SUDDENLY IT’S summer. Thankfully, at least around Washington DC, the major gardening work has been done and what will be, will be. Well, in time we’ll find a number of things that didn’t do, that fizzled, dried up, performed in some unpleasing manner and must be replaced, but these will be tackled with little perspiration on my part. What else are Princes for?
Chilling out, though, that is an issue. Perhaps you’ve noticed there is a shortage of inflatable, or otherwise portable, pools. Not the ones big enough to actually swim in, but the wallowing sort. Where you can lie back in a puddle and read a hot novel.
This is another woe attributable to the plague, I presume.
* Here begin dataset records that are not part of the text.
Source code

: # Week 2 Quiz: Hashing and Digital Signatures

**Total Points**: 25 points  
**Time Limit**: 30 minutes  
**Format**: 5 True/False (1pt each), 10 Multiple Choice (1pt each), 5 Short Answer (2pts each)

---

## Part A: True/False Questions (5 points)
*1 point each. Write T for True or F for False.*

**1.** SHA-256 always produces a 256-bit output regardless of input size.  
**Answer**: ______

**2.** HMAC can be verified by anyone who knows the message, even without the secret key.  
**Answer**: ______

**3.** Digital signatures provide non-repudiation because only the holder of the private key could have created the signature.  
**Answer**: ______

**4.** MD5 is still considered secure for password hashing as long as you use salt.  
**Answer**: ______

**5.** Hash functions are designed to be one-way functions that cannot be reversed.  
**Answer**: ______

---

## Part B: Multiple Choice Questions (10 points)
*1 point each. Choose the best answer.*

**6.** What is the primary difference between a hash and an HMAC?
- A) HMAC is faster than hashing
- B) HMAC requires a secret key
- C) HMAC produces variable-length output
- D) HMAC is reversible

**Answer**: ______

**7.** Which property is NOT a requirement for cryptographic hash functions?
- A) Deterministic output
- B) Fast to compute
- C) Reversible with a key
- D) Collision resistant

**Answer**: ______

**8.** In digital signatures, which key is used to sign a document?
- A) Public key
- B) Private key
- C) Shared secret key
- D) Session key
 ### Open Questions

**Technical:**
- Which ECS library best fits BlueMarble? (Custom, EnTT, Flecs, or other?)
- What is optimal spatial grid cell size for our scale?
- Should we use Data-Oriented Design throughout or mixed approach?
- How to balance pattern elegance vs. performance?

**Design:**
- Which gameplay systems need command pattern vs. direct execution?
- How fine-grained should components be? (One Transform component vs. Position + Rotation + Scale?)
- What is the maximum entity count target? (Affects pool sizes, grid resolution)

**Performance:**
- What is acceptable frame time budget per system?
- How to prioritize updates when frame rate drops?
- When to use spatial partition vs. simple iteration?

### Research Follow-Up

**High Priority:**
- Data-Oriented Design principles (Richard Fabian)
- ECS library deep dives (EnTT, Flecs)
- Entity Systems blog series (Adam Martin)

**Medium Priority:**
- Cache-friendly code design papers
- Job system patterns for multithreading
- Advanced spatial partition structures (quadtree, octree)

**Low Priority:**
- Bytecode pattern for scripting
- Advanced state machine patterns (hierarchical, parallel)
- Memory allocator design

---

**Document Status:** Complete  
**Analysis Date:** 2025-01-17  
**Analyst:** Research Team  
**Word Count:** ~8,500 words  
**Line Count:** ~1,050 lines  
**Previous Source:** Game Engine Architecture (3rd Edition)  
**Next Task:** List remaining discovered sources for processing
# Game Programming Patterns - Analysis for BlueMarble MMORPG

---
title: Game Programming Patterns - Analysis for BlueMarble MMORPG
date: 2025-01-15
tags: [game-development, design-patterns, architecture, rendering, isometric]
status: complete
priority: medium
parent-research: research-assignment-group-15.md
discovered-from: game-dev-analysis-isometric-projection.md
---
The hotel and community and club pools are closed this summer and there’s been a run on anything that holds water, except the beach, but a three-hour drive is a bit much for a quick dip. Just how is one to get wet?
A pool is what Baby wanted for her first Mother’s Day—nothing fancy, just something big enough for her and maybe baby Wes, but not Tallulah, the grand-dog. A big, hot, wet, panting brown dog is not a cool thing to lie next to. Her Personal Prince Pete and I spent hours trying to find one for her online and in stores where they live, in Raleigh, North Carolina. No soap, as it were—everything was out of stock, and replenishment was not expected until August.
She got a plant, a very lovely pink mandevilla, but one cannot splash in a plant saucer unless one in very, very small or the sauce is very, very large.
Whether she got a pool doesn’t affect me, trapped in DC. This city is so hot in summer that British troops stationed before and during WWII wore tropical battle ensembles, with shorts, as if this were Bombay or the Serengeti, which you might mistake it for, should you wander forth from the air conditioning in mid-July.
I thought, aha! What I need is a lounge chair that could be filled with water, a personal slosh-pit. But the only chairs I came across were for use in actual pools—either too flat to hold water, or with mesh bottoms that would leak. What I want is a me-length chair, with a solid bottom and high sides that could hold, say 8 inches of water, that I could just flop into. An attached pillow would be nice.
Doesn’t that sound like something that someone somewhere would have? Apparently not.
I also looked into the advisability of just climbing into the fish pond in the rear garden, which is the right length, though kidney-shaped, which I am not. Not to mention that it would be uncomfortable, and kind of weird to be in there with the fish. In any case, a filter system is advised. This was not going to happen.
I did come up with a few cooling alternatives.
Pop on the waterproof cover for the Kindle and lounge beside a Cozy Breeze Misting Fan, which has five nozzles that generate a mist when hooked up to your garden hose. There are three speeds to cover all heat situations, from baking to blistering. They appear to be actually available at Lowe’s for $138.
Dumpster and shipping-container pools are so last year. They’re also impossible to move. If you happen to have a pickup truck (we do!), you can make a splash anywhere with a truck-bed insert from Pick-Up Pools. Grab your laptop and your phone and set up a home office, or entertain friends! Imagine the admiring comments as masked and sweaty neighbors stroll by with their yorkipoos and labradoodles. Available for short, standard and long bed trucks, priced from $189 to $249, and Made in America. (Really, where else?)
An outdoor shower—in this case, simply a hose attached to a shower head that’s mounted on a wall or hovers overhead—might seem an extravagant waste of water if you intend to be under it for any length of time. But what if! You created a small platform of stone or wood to stand on in the garden border, so you’re watering the plants as you cool yourself down. There are plenty of spectacular ideas, like this one, on Pinterest, though I can’t see reading in a shower.
I can see reading in a clawfoot tub, though, my ultimate fantasy wallowing hole. Just the right size for one—me—and simply pull the plug to drain water into the garden when I’m done. Plus! The decorative possibilities for the outside—paint, découpage, seashells. As I’ve written before, check out the cover of Shell Chic, by Marlene Hurley Marshall, and tell me that wouldn’t be just divine. Side benefit? You can also use it as a champagne cooler for parties, or plonk a sheet of plywood on top and use it as a table. Depending on its condition, old clawfoots usually start at around $500.
One could also just hold a hose over one’s head, which I’m about to do right now.
LittleBird “Stephanie Gardens” would like to be all wet.